Uma outra possibilidade: reorganizar a forma de remuneração dentro da própria empresa
Uma segunda alternativa, bem diferente da primeira, não envolve doação nem divisão de patrimônio entre herdeiros. Nela, a empresa passa a remunerar o sócio combinando outras formas de pagamento previstas em lei, como os juros sobre capital próprio, além de direcionar parte dos recursos para um plano de previdência privada e reter uma parcela dos lucros dentro da própria empresa para reinvestimento, adiando a tributação para um momento futuro. Essa opção costuma ser mais indicada para quem não deseja, por ora, dividir o controle da empresa com filhos ou outros familiares.
Repare que as duas soluções partem do mesmo problema, mas seguem lógicas completamente distintas. Não existe, portanto, uma resposta pronta que sirva a todos, e qualquer conteúdo que prometa uma fórmula mágica e universal para esse tipo de situação deve ser recebido com desconfiança.
Por que esse é um assunto para acompanhamento especializado
Tanto a criação de uma holding familiar quanto a reorganização da forma de remuneração de um sócio são medidas que envolvem decisões societárias, contratos, registros e, muitas vezes, ajustes na própria contabilidade da empresa.
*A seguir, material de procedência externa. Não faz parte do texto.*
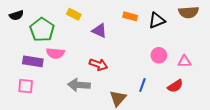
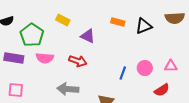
pink circle: (159, 55) -> (145, 68), moved
purple rectangle: (33, 61) -> (14, 58), moved
red arrow: (98, 65) -> (78, 61), moved
blue line: (142, 85) -> (123, 73), moved

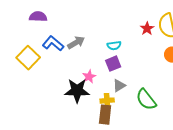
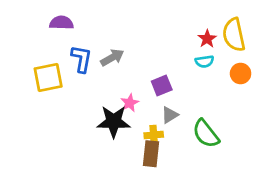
blue L-shape: (53, 44) -> (82, 59), turned 60
cyan semicircle: (114, 46) -> (204, 61), moved
yellow square: (28, 58) -> (48, 78), turned 35

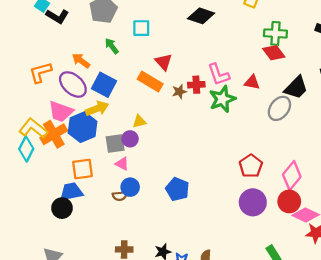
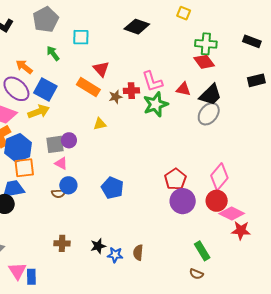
black trapezoid: (296, 88) -> (210, 95), moved
yellow triangle: (139, 121) -> (100, 124), moved
blue hexagon: (83, 127) -> (18, 148), moved
red pentagon: (251, 166) -> (175, 179), moved

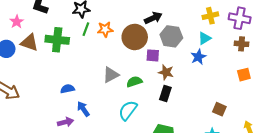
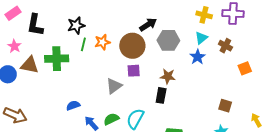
yellow cross: (210, 16) -> (204, 15), turned 35
brown cross: (242, 44) -> (225, 46), moved, turned 32
purple square: (153, 55) -> (134, 71), moved
green semicircle: (134, 82) -> (111, 119), moved
black rectangle: (165, 94) -> (161, 95), moved

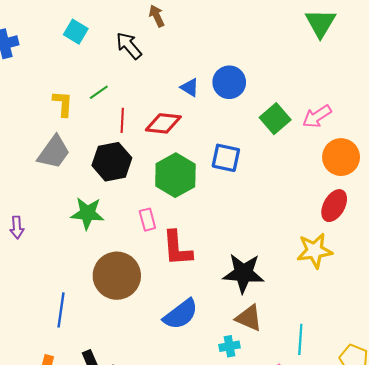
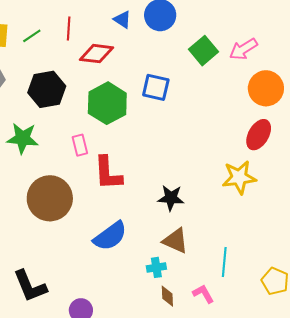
green line: (99, 92) -> (32, 36), moved
red line: (122, 120) -> (69, 29), moved
black star: (243, 273) -> (171, 198), size x0.7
Feitas sem o devido cuidado técnico, essas estruturas podem ser vistas pela Receita Federal como simulação, o que anula todo o benefício buscado e ainda gera multas sobre o valor que se tentou economizar. Além disso, cada família e cada empresa têm particularidades que só uma análise individualizada consegue captar, como a existência de outros sócios, o regime de bens do casamento, dívidas da empresa ou planos de venda do negócio no futuro.
Por essa razão, o mais recomendável para quem se identificou com o cenário descrito neste artigo não é tentar replicar sozinho nenhuma das soluções aqui apresentadas, mas buscar uma avaliação jurídica específica para o seu caso. Um diagnóstico bem feito, que leve em conta a realidade da empresa e da família, é o que permite escolher, entre os diversos caminhos lícitos disponíveis, aquele que realmente atende aos seus objetivos, com segurança jurídica e sem surpresas desagradáveis em uma eventual fiscalização.